Using a qualitative research approach, an 18-question self-reporting knowledge, attitude, belief and perception (KAPB) questionnaire was developed as the instrument of measurement. This comprised both closed and open-ended questions distributed in online format using an online survey generator and employing three collection streams from website, email and social media. The survey period ran from July 1, to August 6, 2020. Data were then collated and analysed.
Respondents (134) were located in various countries – UK, US, Caribbean territories, and Africa. The average age of those who reported as pre-, peri- or postmenopausal was 55 years within an age range 36 ≥ 73 years old, with a reported high level of knowledge of the issue. The most mentioned issues among all responses overall were that of “Hot flushes”, which was among the top three most-experienced symptoms which also included “Weight Gain” and “Difficulty Sleeping.”
The study indicates a high knowledge of menopause and, that among the many issues, Hot Flushes was the most evident in the sample. More information and education is needed on HRT as an intervention for menopause, but beliefs, behaviour and perceptions in this sample seemed proportional to the literature. Despite robust expressions about the pitfalls of menopause, attitudes to menopause stood out as a positive experience overall.
Knowledge of Menopause:
Asked to rank their knowledge level about menopause the majority of respondents, 77 (61.11%) of the 126 who answered this question said they are “Fairly knowledgeable” and 28 (22.22%) said “Very knowledgeable” accounting for a high percentage (83.33%) of knowledge in this sample. 18 (14.29%) claimed to have little knowledge and 3 (2.38%) responded as “Experts.”
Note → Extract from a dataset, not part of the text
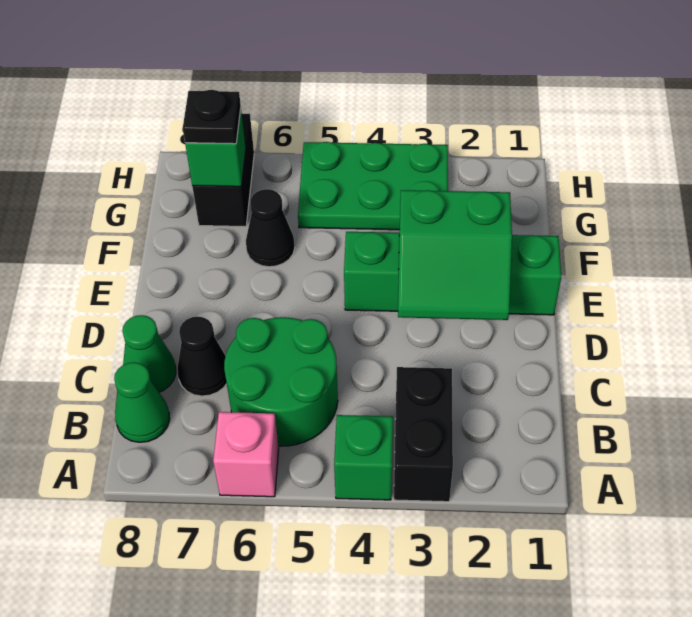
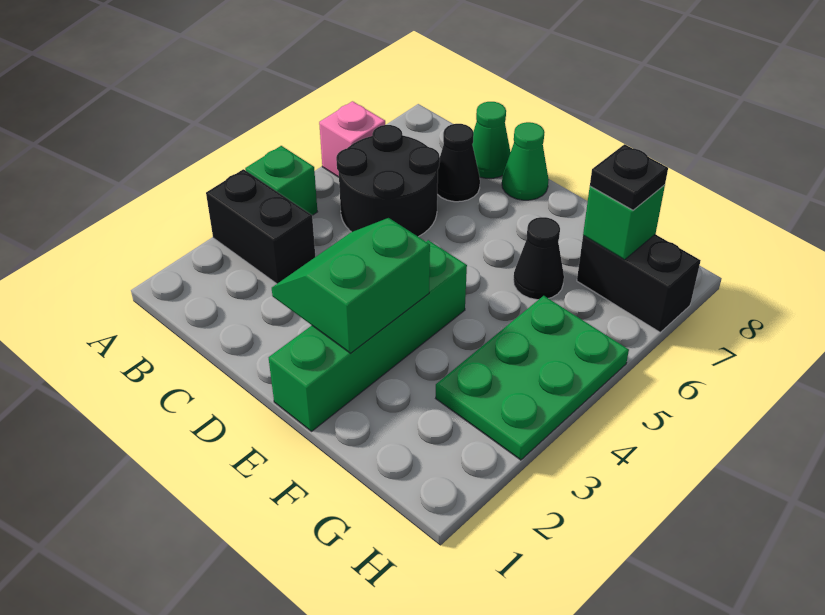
green round brick B5:C6 level 1 -> black round brick B5:C6 level 1
green cone B8 level 1 -> green cone D8 level 1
Respondents were asked to specifically indicate if they had a visit to a healthcare provider for the purpose of menopause symptoms (Q9) “Have you visited, or are you currently visiting a healthcare provider for your menopausal symptoms?” to which 82.81% (106) of 128 said “No”.
Advice on Intervention
Respondents were asked what advice for interventions was given to them by a healthcare provider for the symptoms of menopause. The following are the results for those who found relevancy.
Among the 74 respondents to the types of intervention, “Exercise & fitness regime” was prescribed to 26 (35.13%), the leading recommendation by HCPs. This was followed by “Eating for change/ Diet or Nutrition” at 24.32% (18) and Hormone Replacement Therapy at 22.97% or 17 respondents.
Of the 13 respondents who chose to specify or qualify by selecting “Other”, three respondents said they did their own intervention, one of which was doing everything already suggested. Other suggestions by HCPs were treatment for hypertension, and cardiovascular diseases and “nothing” in the instance of at least 4 respondents. One respondent was offered “a multivitamin and primrose” as alternative care.